'''

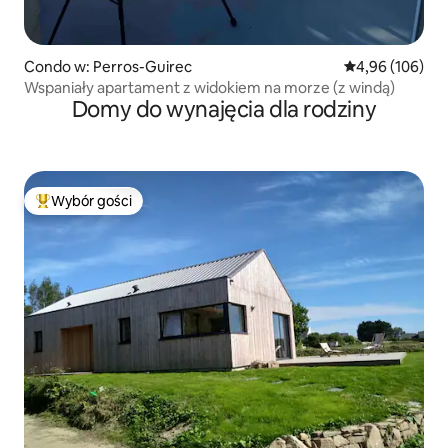
Condo w: Perros-Guirec
Średnia ocena: 
4,96 (106)
Wspaniały apartament z widokiem na morze (z windą)
Domy do wynajęcia dla rodziny
Wybór gości
Najpopularniejsze z kategorii Wybór gości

'''

- TASK OBJECTIVE -
Pick out and copy every row above that contains the word "gości", treating uppercase and lowercase as different.

- SOLUTION BELOW -
Wybór gości
Najpopularniejsze z kategorii Wybór gości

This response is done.